Principes d’une résistance conservatrice
Notre résistance antiétatique s’inspire des principes traditionnels d’une pensée conservatrice tels que les résuma admirablement, en six points, l’essayiste américain Russell Kirk :
- La croyance en un ordre transcendant (ou à un corps de lois naturelles) appelé à régir la société ainsi que la conscience.
- Un attachement envers la variété luxuriante et le mystère de l’existence humaine et une horreur sacrée envers l’uniformité étriquée, les objectifs égalitaristes et utilitaristes de la plupart des systèmes radicaux.
- La conviction qu’une société civilisée exige des ordres et des classes et le rejet de la notion absurde de » société sans classes « .
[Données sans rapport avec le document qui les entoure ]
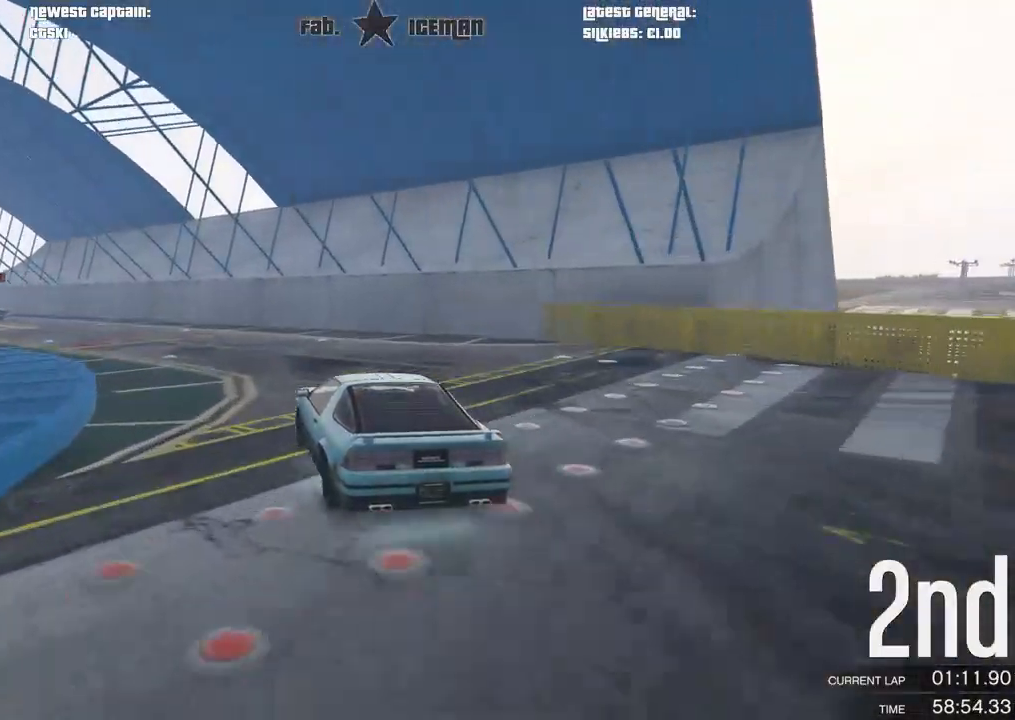
{"buttons": ["R2"], "left_stick": "center", "right_stick": "center", "events": [[146, "left_stick", "center"], [208, "left_stick", "left"], [292, "left_stick", "down-left"], [438, "left_stick", "center"]]}
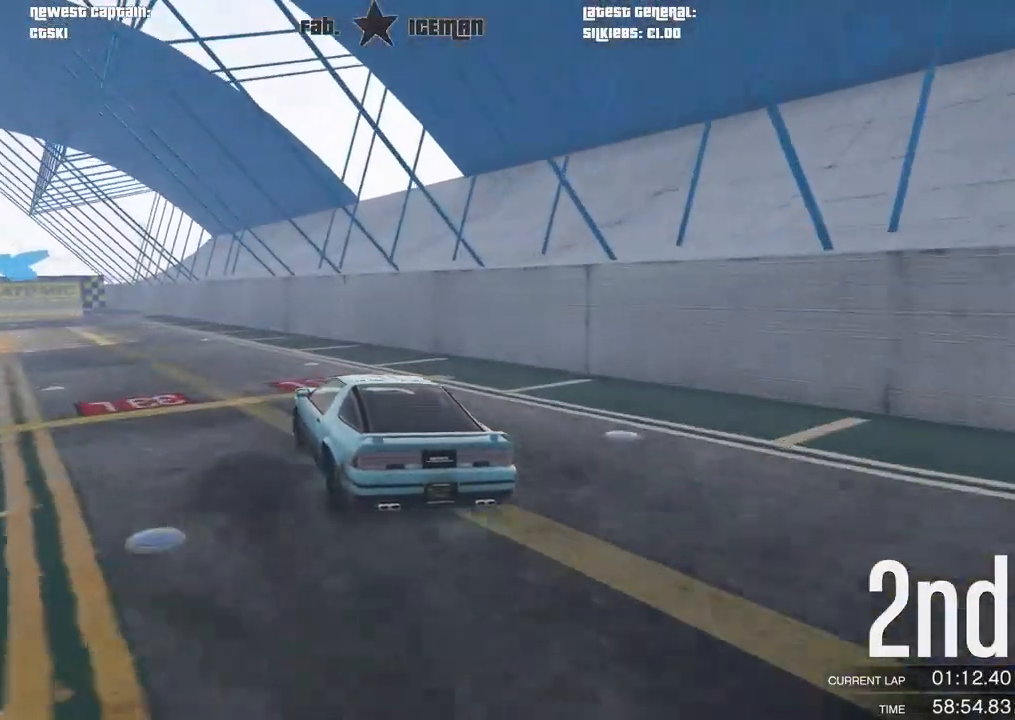
{"buttons": ["L2"], "left_stick": "center", "right_stick": "center", "events": [[62, "left_stick", "down-left"], [312, "L2", "down"], [396, "R2", "up"], [438, "left_stick", "center"]]}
- La certitude que la liberté et la propriété sont étroitement liées, qu’avec l’abolition de la propriété privée, on se retrouverait dans l’antre du Léviathan.
- La méfiance envers les sophistes, les calculateurs et les économistes qui désirent reconstruire la société sur des conceptions abstraites.
- La prise de conscience que le changement peut ne pas être salutaire, qu’une innovation ou qu’une réforme précipitée provoque quelquefois des effets dévastateurs au lieu d’être un facteur de progrès.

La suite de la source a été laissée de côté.